As tolerance center opens, director says Islamic center should be built away from 9-11 site.
The latest Jewish organization to weigh in on the Ground Zero mosque controversy is opposed to the project, siding with the Anti-Defamation League in what had been a lonely stand against the proposed $100 million Cordoba House on Park Place.
The executive director of the Simon Wiesenthal Center's Museum of Tolerance in Manhattan, Rabbi Meyer May said on Thursday it was insensitive to build the center near the site of the 9-11 terrorist attacks. “Religious freedom does not mean being insensitive...or an idiot,” May told Crain's New York Business, which reported the organization's position on Friday. “Religion is supposed to be beautiful. Why create pain in the name of religion?”

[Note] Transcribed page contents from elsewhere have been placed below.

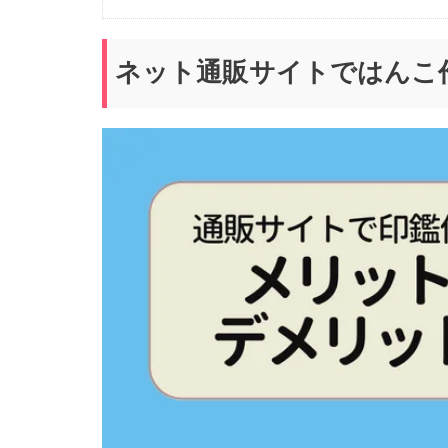
ネット通販サイトではんこ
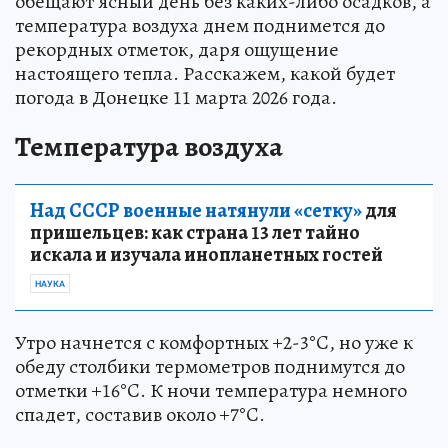
обещают ясный день без каких-либо осадков, а
температура воздуха днем поднимется до
рекордных отметок, даря ощущение
настоящего тепла. Расскажем, какой будет
погода в Донецке 11 марта 2026 года.
Температура воздуха
Над СССР военные натянули «сетку»
для
пришельцев: как страна 13 лет тайно
искала и изучала инопланетных гостей
НАУКА
Утро начнется с комфортных +2-3°C, но уже к
обеду столбики термометров поднимутся до
отметки +16°C. К ночи температура немного
спадет, составив около +7°C.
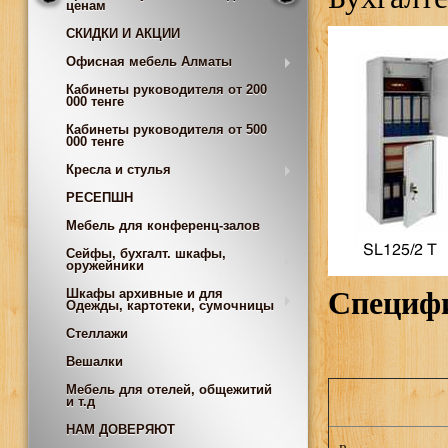
ценам
СКИДКИ И АКЦИИ
Офисная мебель Алматы
Кабинеты руководителя от 200
000 тенге
Кабинеты руководителя от 500
000 тенге
Кресла и стулья
РЕСЕПШН
Мебель для конференц-залов
Сейфы, бухгалт. шкафы,
оружейники
Специф
Шкафы архивные и для
Одежды, картотеки, сумочницы
Стеллажи
Вешалки
Мебель для отелей, общежитий
и т.д
НАМ ДОВЕРЯЮТ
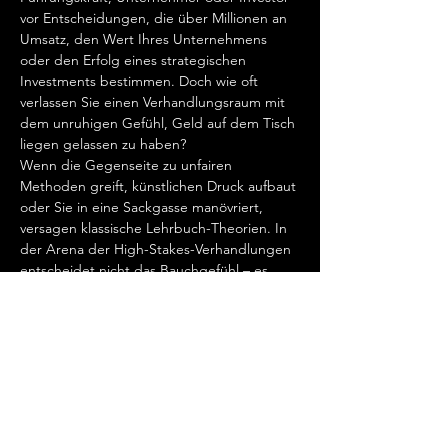
vor Entscheidungen, die über Millionen an 
Umsatz, den Wert Ihres Unternehmens 
oder den Erfolg eines strategischen 
Investments bestimmen. Doch wie oft 
verlassen Sie einen Verhandlungsraum mit 
dem unruhigen Gefühl, Geld auf dem Tisch 
liegen gelassen zu haben?
Wenn die Gegenseite zu unfairen 
Methoden greift, künstlichen Druck aufbaut 
oder Sie in eine Sackgasse manövriert, 
versagen klassische Lehrbuch-Theorien. In 
der Arena der High-Stakes-Verhandlungen 
entscheidet nicht das Bauchgefühl – es 
entscheidet die überlegene Taktik.
DIE PROGRAMM-
INHALTE: IHRE 
STRATEGISCHEN 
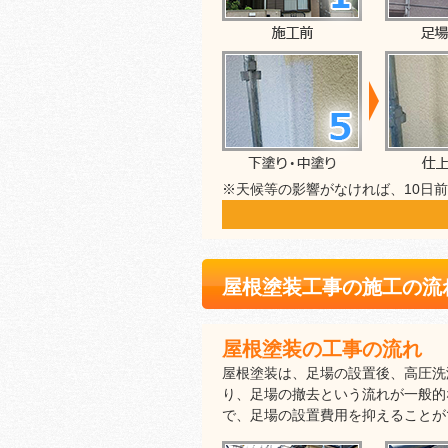
※天候等の影響がなければ、10日
屋根塗装工事の施工の流
屋根塗装の工事の流れ
屋根塗装は、足場の設置後、高圧洗
り、足場の撤去という流れが一般的
で、足場の設置費用を抑えることが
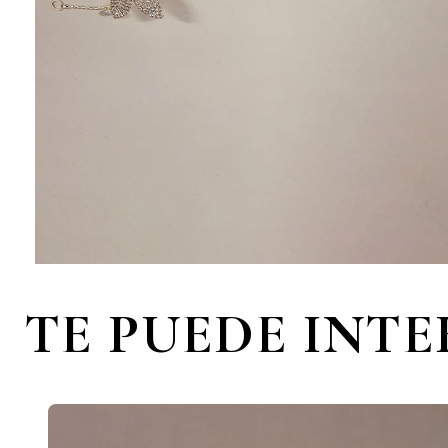
TE PUEDE INT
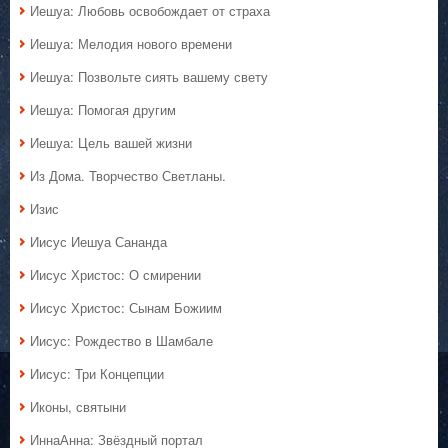
Иешуа: Любовь освобождает от страха
Иешуа: Мелодия нового времени
Иешуа: Позвольте сиять вашему свету
Иешуа: Помогая другим
Иешуа: Цель вашей жизни
Из Дома. Творчество Светланы.
Изис
Иисус Иешуа Сананда
Иисус Христос: О смирении
Иисус Христос: Сынам Божиим
Иисус: Рождество в Шамбале
Иисус: Три Концепции
Иконы, святыни
ИннаАнна: Звёздный портал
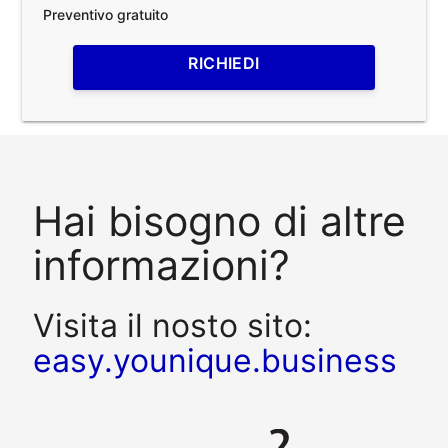
Preventivo gratuito
RICHIEDI
Hai bisogno di altre
informazioni?
Visita il nosto sito:
easy.younique.business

But May said the view of The Simon Wiesenthal Center is not necessarily that of the Museum of Tolerance. “We don't want to politicize the museum,” he told Crain's.
After the ADL announced its position last Friday that New York City would be better served if an alternate location for Cordoba House could be found, the American Jewish Committee and the Jewish Community Relations Council of New York came out wit statements supporting the center at its current location, if the sponsors -- the Cordoba Initiave and the American Society for Muslim Advancement -- denounce terrorism and provide an accounting of the center's funding.
The Wiesenthal Center has been accused of intolerance itself for building its Jerusalem Museum of Tolerance on land that was once a Muslim cemetery. Israeli courts have upheld the center's right to build there.